Mr. Sundaresan also refuted the petitioner’s charge of digital evidence in the case having been tampered with and manipulated. He pointed out that all electronic evidence were seized by the Central Crime Branch police in the predicate offence related to the cash-for-jobs scam.

He said that the petitioner had misconceived a Hewlett Packard (HP) hard disk seized from him with a Seagate hard disk seized from the Metropolitan Transport Corporation office in Chennai. Therefore, it would be wrong to claim that a HP hard disk was seized from him, but a Seagate hard disk was produced in court, he added.

Even if it is assumed that there were discrepancies in the electronic evidence, it was a matter to be proved during the course of trial, and could not be raised as a ground for grant of bail, he argued. “We [the ED] are ready for the commencement of trial even tomorrow,” he told the judge.

Pointing out that the only change of circumstance since the dismissal of the previous bail application was that the petitioner was no more a Minister, the ASG said the submission of resignation and its acceptance just a day before the hearing of the present bail petition would not make him non-influential.

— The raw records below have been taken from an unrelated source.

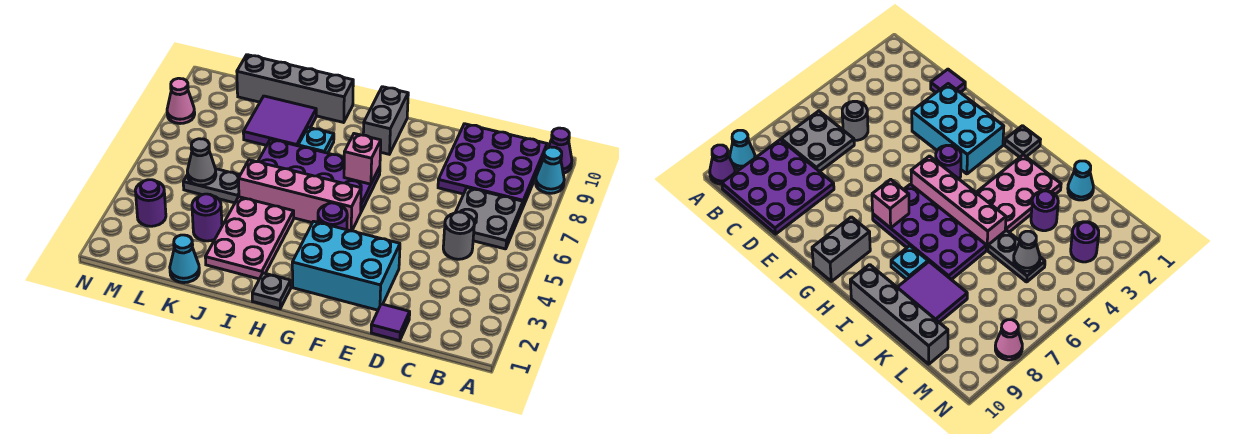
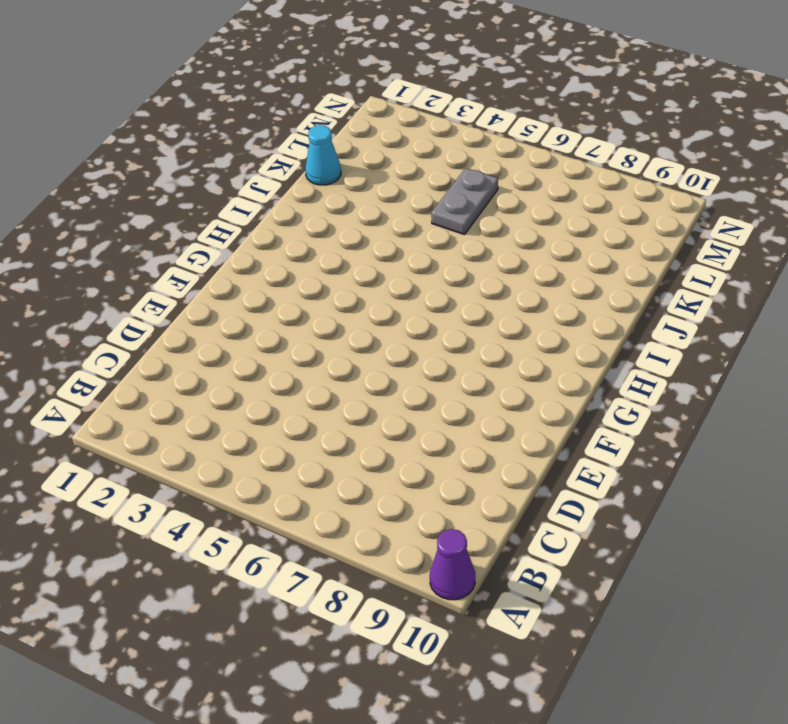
none -> cyan 1x1 cone [536,147,564,193]
none -> grey 2x2 plate [455,188,523,249]
none -> purple 3x3 plate [438,124,547,208]

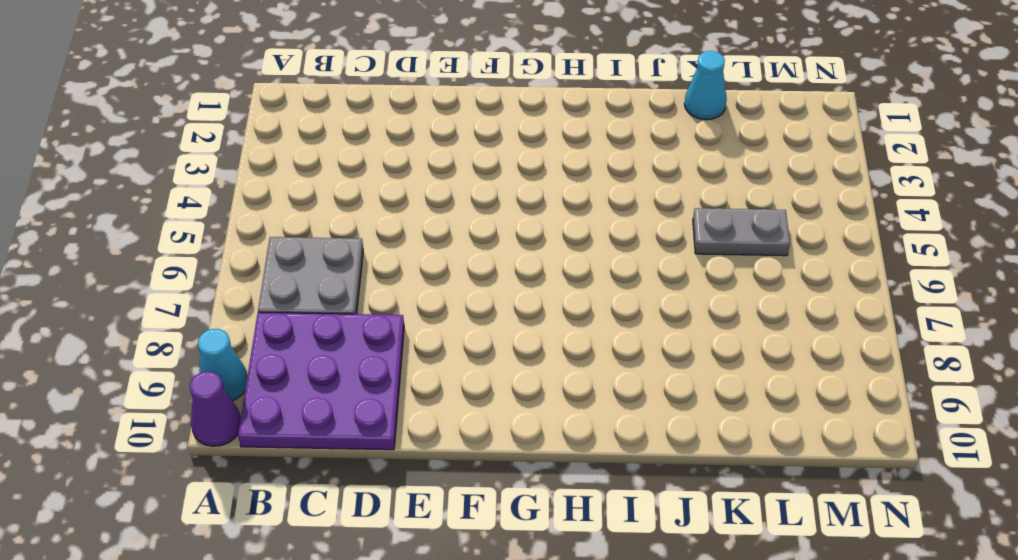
none -> grey 1x1 round brick [443,212,474,259]
none -> purple 1x1 tile [371,304,410,341]
none -> cyan 2x3 brick [292,221,400,310]

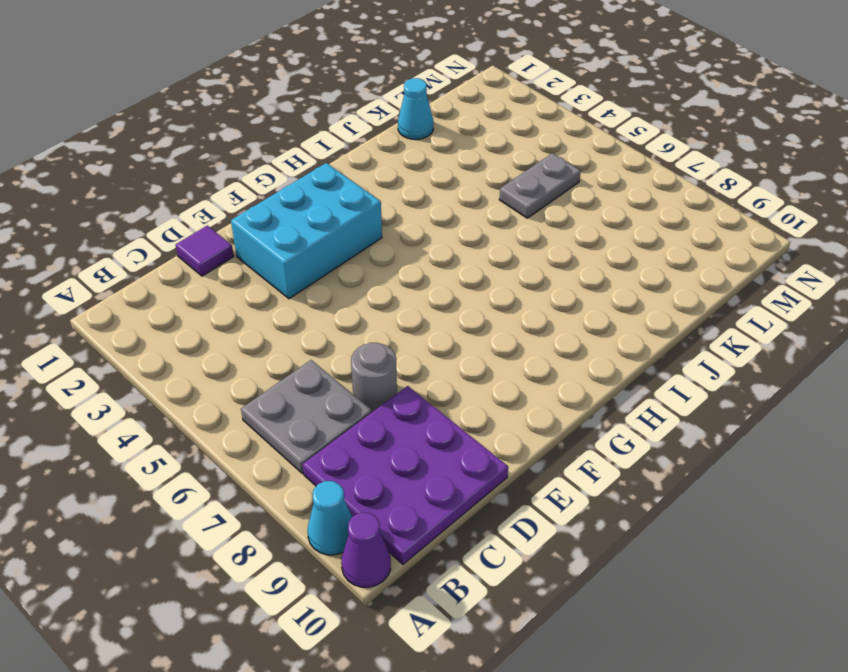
grey 1x1 round brick [351,343,397,412] -> grey 1x1 round brick moved to [443,212,474,259]
none -> purple 1x1 round brick [318,203,347,230]
none -> pink 1x4 brick [238,160,361,231]
none -> purple 2x4 plate [258,139,380,212]

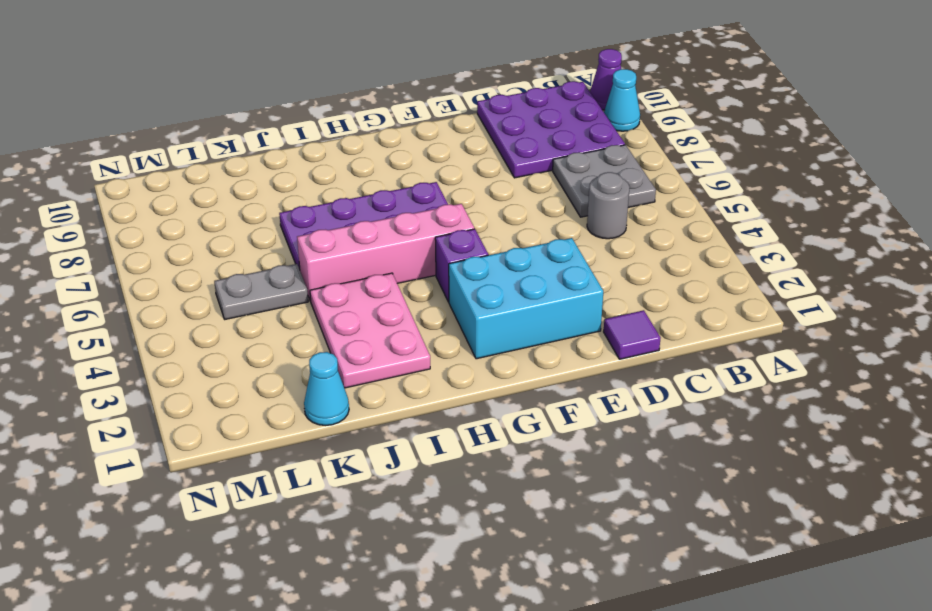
purple 1x1 brick [435,229,488,302] -> purple 1x1 round brick [318,203,347,230]
none -> grey 1x2 brick [363,87,408,154]
none -> grey 1x1 plate [252,273,291,309]
none -> cyan 1x1 plate [298,127,334,153]

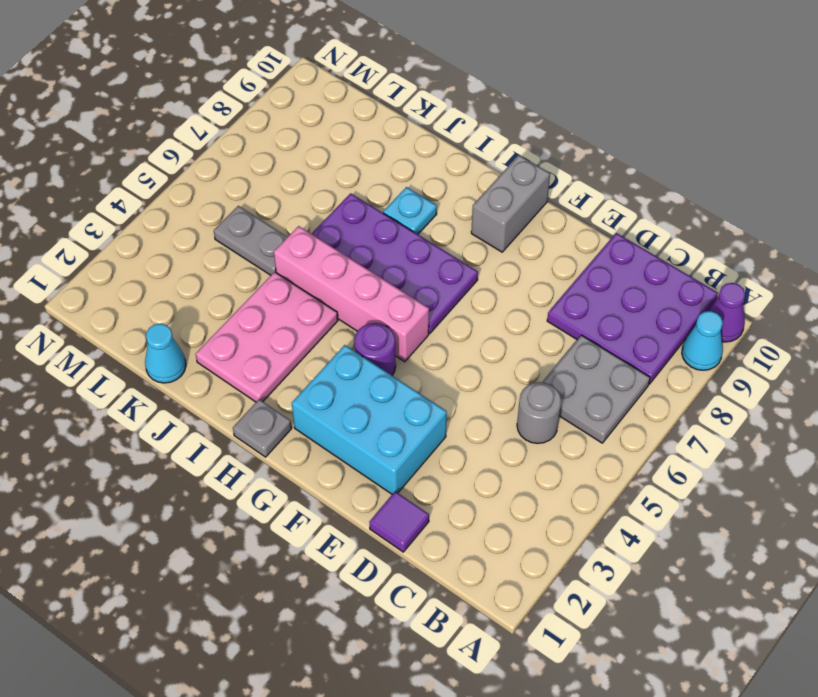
none -> grey 1x4 brick [237,55,353,123]
none -> purple 2x2 tile [243,96,316,146]
none -> purple 1x1 round brick [192,194,222,241]

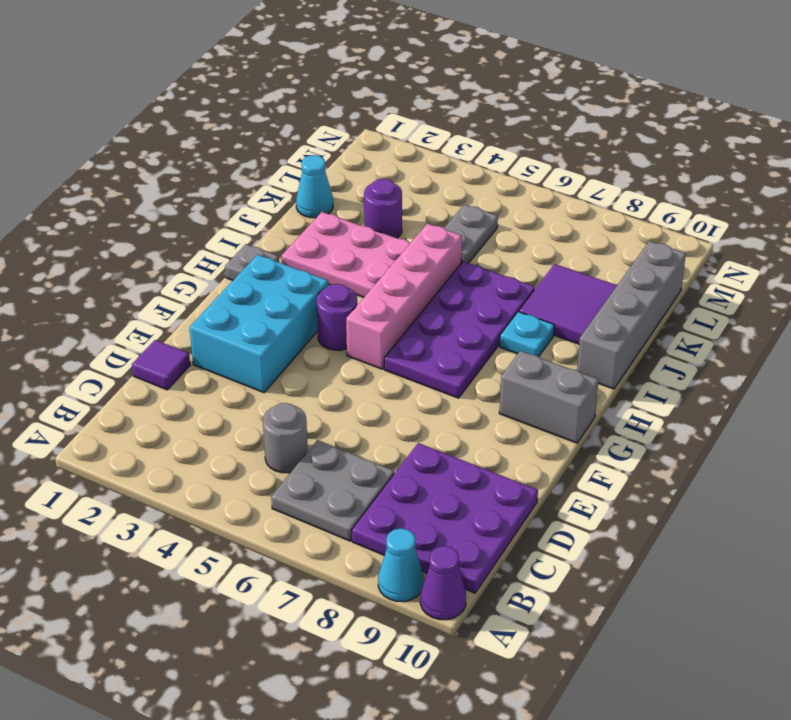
none -> purple 1x1 round brick [135,180,166,226]
none -> pink 1x1 cone [167,78,195,124]
none -> pink 1x1 brick [344,134,381,184]

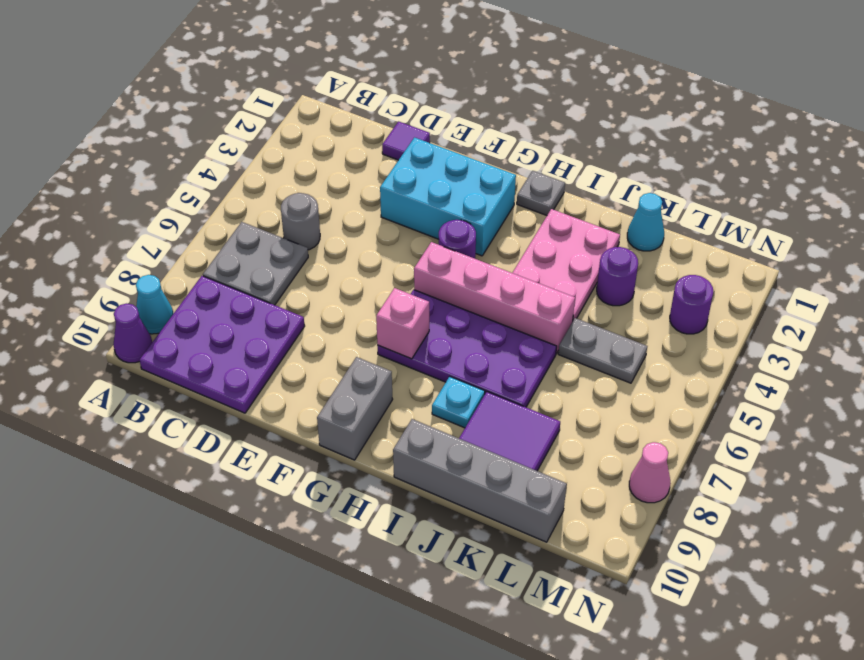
none -> grey 1x1 cone [187,139,216,185]

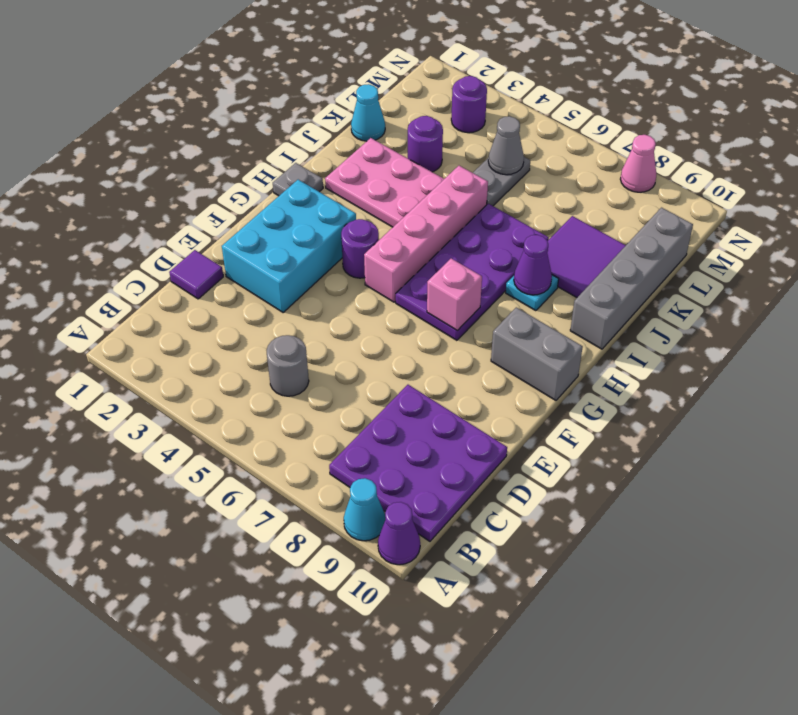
purple 1x1 cone [514,235,552,295] -> none
none -> grey 2x2 plate [455,188,523,249]

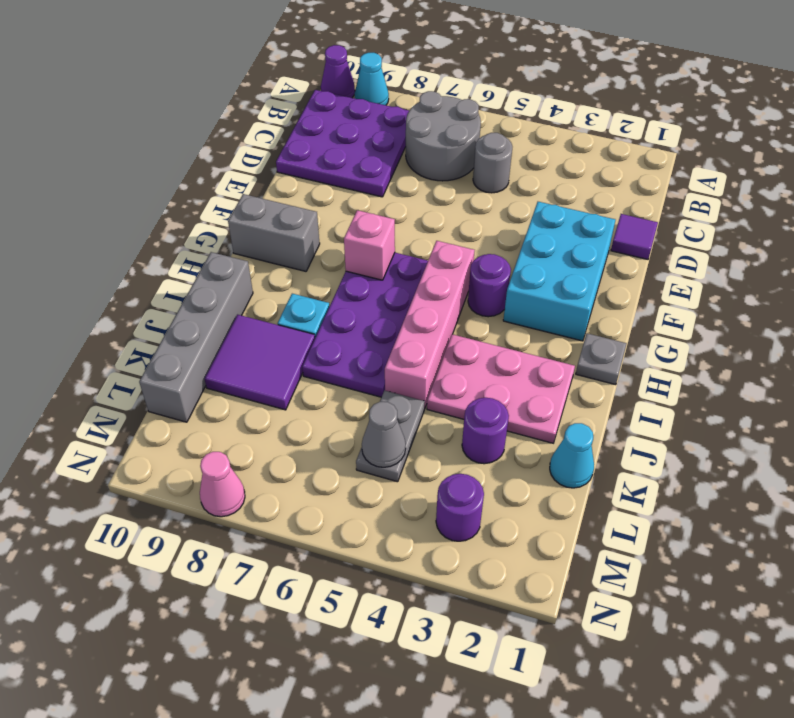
grey 2x2 round brick [406,91,481,181] -> grey 2x2 plate [455,188,523,249]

“...He might try to win over witnesses. It has been already been done once by making the victims of the scam arrive at a compromise. Such compromise has been deprecated by the Supreme Court,” Mr. Sundaresan pointed out.

Highlighting the antecedents of the petitioner, the ASG said he had 30 other pending cases against him, and his brother Ashok Kumar, a co-accused in the money-laundering case, was still absconding. A mob had attacked Income Tax officials when they attempted to raid Ashok Kumar’s residence last year, he added.

After the ASG concluded his arguments, the judge adjourned the hearing to Monday for Senior Counsel C. Aryama Sundaram to reply on behalf of the bail petitioner.